■ WORK REQUIRED:
Answer these from the text on asthma and cardiometabolic disease, one answer per line:
(a) On what date did the follow-up end?
(b) How many participants were excluded from transition pattern B?
(c) Which two age groups were used in the subgroup analyses?
***** SUPPLIED TEXT
After we assessed the proportional hazards assumption, we used Cox proportional hazards models to estimate the hazard ratios (HRs) and 95% confidence intervals (CIs) for the associations of asthma with CMD and CMM. Years from baseline to the onset of CMD, CMM, death, or the end of the follow-up (31st December 2022), whichever occurred first, were considered the time scale. Schoenfeld residuals indicated no violations of the proportionality assumption. We further used multi-state models to estimate the association between asthma and transitional phases of CMM progression. In line with the previous study20, five transition stages were constructed, including a. baseline to first CMD (FCMD); b. FCMD to CMM; c. baseline to death; d. FCMD to death; and e. CMM to death (transition pattern A, Fig. 2A). For participants entering different stages on the same date, we calculated the entering date of the theoretically prior state as the date of the latter state minus 0.5 day20. We also divided the FCMD into three individual diseases, constructing eleven transitions (transition pattern B, Fig. 3A). In this transition pattern, we excluded 1489 participants diagnosed with at least two CMDs on the same date, as we could not determine the temporal sequence of the CMDs. All models were adjusted for age, sex, ethnicity, region, education level, Townsend deprivation index, smoking status, drinking status, physical activity, intake of fruits and vegetables, breastfed, part of multiple births, maternal smoking around birth, and family history of CMD. We also did separate analyses for the male and female cohorts.

Fig. 2: Association between asthma and transitional phases of CMM progression (pattern A).figure 2

A. Numbers (percentages) of participants in transition pattern A; B. Forest plot for the association between asthma and five transitional phases. FCMD, first cardiometabolic disease; CMM, cardiometabolic multimorbidity; HR, hazard ratio; CI, confidence interval.

Fig. 3: Association between asthma and transitional phases of CMM progression (pattern B).figure 3

A. Numbers (percentages) of participants in transition pattern A; B. Forest plot for the association between asthma and eleven transitional phases. T2DM, type 2 diabetes mellitus; CHD, coronary heart disease; CMM, cardiometabolic multimorbidity; HR, hazard ratio; CI, confidence interval.

We conducted subgroup analyses to assess the association between asthma and CMM stratified by age (<60 and ≥60), recruitment center (England, Scotland, and Wales), ethnicity (White and non-White), TDI (quintile 1 to quintile 5), and education level (college or university degree and other qualifications). The interaction effects were evaluated by performing analyses of variance comparing regression models with and without interaction terms21.
**********
***** EXCERPTED RECORDS
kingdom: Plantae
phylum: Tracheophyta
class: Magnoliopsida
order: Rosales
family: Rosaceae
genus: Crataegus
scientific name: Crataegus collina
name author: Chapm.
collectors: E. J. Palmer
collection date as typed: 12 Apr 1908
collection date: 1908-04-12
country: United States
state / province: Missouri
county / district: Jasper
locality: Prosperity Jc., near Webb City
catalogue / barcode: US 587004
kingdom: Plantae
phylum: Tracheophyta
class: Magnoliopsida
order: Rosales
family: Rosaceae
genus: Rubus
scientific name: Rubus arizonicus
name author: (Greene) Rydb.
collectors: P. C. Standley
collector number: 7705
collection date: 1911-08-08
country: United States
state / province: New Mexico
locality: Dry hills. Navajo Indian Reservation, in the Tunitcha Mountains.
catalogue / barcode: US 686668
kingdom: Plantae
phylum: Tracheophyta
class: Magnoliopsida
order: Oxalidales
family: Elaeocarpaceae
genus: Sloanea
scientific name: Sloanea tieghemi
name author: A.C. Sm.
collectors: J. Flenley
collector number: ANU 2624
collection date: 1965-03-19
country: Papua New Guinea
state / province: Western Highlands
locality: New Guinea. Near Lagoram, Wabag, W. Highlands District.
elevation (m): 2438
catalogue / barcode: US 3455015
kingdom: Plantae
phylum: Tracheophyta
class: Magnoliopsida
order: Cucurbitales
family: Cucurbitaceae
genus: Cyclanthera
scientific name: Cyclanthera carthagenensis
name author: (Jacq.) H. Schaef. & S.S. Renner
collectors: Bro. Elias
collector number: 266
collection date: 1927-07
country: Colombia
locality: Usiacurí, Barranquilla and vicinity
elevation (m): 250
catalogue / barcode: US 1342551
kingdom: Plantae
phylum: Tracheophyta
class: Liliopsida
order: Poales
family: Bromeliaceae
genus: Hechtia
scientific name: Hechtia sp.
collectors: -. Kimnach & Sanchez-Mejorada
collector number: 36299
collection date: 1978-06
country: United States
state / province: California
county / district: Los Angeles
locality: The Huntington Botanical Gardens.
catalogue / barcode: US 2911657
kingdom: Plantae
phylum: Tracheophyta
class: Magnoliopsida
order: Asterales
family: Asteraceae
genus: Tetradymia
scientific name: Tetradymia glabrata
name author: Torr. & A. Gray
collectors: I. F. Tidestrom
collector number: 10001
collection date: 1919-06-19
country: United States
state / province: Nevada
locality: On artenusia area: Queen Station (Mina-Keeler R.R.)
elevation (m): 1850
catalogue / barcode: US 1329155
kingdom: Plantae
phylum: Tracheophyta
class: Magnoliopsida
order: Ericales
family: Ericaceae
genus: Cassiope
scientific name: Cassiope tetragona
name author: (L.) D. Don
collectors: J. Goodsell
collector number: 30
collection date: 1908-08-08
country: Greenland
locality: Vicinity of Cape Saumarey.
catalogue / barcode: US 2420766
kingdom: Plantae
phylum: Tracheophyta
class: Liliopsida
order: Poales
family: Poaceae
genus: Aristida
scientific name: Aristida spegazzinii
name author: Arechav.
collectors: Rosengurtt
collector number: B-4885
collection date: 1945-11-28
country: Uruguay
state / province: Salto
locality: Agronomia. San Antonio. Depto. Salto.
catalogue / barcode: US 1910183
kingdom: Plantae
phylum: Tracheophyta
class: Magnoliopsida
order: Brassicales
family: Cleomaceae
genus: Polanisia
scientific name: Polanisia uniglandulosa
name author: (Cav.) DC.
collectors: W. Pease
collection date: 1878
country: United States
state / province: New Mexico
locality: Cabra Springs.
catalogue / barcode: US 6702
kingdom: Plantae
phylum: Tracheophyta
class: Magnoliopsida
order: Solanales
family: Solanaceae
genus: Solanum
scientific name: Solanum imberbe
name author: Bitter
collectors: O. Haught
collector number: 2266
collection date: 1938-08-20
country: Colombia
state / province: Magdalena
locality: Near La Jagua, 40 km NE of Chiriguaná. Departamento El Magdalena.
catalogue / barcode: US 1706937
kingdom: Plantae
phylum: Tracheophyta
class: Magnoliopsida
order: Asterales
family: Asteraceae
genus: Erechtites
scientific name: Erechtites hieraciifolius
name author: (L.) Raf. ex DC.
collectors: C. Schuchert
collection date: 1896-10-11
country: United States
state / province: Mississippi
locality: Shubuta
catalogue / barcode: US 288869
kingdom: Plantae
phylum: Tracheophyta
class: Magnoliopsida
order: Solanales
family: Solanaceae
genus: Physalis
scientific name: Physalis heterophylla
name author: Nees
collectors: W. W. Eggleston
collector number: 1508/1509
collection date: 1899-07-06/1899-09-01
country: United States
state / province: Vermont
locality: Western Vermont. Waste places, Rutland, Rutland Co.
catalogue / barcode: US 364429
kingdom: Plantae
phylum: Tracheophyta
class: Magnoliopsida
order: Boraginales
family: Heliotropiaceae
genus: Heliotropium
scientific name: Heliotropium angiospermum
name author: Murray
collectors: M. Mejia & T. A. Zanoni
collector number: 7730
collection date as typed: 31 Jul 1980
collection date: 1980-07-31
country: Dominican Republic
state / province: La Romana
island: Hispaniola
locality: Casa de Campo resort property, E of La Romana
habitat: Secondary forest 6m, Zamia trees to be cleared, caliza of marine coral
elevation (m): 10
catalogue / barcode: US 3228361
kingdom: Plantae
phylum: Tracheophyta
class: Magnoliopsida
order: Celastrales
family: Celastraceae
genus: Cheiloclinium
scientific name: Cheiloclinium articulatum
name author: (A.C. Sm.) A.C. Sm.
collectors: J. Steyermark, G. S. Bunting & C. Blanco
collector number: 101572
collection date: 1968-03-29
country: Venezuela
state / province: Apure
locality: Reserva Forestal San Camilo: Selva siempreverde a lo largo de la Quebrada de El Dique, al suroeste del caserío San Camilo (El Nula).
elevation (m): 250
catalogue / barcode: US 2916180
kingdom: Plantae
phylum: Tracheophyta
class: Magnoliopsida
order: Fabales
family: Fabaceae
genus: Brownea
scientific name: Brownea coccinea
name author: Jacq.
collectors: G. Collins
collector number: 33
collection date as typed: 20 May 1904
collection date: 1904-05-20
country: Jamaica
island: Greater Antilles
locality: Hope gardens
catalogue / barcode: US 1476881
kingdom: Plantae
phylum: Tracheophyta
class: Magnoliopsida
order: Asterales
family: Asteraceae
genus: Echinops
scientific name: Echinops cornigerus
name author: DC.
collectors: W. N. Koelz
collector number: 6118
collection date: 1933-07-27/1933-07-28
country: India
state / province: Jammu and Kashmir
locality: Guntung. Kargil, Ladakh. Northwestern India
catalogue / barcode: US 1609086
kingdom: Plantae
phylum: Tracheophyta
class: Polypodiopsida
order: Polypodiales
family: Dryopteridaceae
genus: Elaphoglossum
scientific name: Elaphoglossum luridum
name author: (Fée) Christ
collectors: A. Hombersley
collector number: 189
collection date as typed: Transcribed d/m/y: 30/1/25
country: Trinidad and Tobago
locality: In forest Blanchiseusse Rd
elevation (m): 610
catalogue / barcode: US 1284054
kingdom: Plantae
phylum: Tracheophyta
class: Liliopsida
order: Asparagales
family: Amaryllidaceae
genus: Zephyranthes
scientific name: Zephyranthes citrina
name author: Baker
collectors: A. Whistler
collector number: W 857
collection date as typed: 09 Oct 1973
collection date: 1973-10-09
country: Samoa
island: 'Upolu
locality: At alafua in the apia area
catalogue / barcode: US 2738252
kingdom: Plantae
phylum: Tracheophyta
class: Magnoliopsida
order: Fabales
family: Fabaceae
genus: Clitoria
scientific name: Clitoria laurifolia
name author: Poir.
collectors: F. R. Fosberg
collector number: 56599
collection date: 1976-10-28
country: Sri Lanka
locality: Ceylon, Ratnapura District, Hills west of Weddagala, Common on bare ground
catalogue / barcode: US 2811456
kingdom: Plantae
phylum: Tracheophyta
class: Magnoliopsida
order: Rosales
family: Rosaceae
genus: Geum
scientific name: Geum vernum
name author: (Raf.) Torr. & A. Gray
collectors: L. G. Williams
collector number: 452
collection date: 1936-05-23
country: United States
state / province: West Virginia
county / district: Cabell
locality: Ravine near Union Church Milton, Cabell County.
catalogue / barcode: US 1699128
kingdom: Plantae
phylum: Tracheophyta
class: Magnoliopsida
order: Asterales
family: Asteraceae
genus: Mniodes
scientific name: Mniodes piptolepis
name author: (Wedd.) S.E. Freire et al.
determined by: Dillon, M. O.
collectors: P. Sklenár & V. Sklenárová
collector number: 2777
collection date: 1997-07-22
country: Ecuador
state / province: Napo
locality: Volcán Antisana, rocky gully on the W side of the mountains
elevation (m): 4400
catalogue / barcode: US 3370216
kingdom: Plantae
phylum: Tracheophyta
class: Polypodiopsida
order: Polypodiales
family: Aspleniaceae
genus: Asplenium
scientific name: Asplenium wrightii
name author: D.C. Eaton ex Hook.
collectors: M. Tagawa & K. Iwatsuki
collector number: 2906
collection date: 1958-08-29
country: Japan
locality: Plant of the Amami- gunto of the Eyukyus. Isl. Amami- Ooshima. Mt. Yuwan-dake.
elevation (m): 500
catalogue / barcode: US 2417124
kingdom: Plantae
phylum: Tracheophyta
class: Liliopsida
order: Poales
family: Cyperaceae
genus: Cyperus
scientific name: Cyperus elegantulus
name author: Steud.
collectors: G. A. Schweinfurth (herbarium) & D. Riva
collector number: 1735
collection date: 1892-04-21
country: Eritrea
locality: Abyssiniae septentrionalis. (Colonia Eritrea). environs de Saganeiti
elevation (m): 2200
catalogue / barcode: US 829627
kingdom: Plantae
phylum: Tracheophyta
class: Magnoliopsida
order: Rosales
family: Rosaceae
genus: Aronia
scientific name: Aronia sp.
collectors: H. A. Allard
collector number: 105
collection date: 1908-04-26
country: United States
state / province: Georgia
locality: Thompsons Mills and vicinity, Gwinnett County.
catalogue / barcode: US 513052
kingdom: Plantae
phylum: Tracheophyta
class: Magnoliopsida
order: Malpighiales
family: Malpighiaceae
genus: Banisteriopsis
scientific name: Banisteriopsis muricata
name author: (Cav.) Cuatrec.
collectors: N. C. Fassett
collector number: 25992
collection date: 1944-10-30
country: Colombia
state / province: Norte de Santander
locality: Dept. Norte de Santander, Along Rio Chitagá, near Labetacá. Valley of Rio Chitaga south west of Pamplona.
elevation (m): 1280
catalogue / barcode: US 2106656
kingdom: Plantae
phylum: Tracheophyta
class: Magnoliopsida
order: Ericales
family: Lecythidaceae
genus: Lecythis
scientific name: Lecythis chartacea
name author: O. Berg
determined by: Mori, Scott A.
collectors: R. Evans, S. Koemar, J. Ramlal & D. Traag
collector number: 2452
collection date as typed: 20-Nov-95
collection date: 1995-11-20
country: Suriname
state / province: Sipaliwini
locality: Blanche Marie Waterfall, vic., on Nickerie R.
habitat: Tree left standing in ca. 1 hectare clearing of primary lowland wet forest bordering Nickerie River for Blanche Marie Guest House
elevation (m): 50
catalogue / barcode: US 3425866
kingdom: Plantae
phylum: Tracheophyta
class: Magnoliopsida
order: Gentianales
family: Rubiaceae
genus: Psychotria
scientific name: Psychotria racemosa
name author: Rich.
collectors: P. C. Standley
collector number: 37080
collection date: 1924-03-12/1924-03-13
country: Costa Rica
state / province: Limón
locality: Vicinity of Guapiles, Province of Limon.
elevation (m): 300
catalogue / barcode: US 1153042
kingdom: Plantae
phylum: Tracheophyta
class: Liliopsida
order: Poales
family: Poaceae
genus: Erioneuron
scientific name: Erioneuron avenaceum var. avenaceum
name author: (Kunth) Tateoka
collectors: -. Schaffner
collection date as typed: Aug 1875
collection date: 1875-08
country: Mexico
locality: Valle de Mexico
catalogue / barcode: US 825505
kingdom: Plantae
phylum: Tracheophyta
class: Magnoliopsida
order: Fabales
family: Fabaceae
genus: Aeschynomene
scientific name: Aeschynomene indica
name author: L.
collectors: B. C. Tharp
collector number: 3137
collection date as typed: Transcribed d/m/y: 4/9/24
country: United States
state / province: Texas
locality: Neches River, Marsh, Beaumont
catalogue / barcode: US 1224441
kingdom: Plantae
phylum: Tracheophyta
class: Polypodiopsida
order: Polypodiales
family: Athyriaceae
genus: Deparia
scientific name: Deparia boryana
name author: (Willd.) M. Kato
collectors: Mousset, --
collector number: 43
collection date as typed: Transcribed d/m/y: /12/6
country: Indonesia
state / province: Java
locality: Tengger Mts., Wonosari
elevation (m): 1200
**********
■ FINAL ANSWER:
(a) 31st December 2022
(b) 1489
(c) <60 and ≥60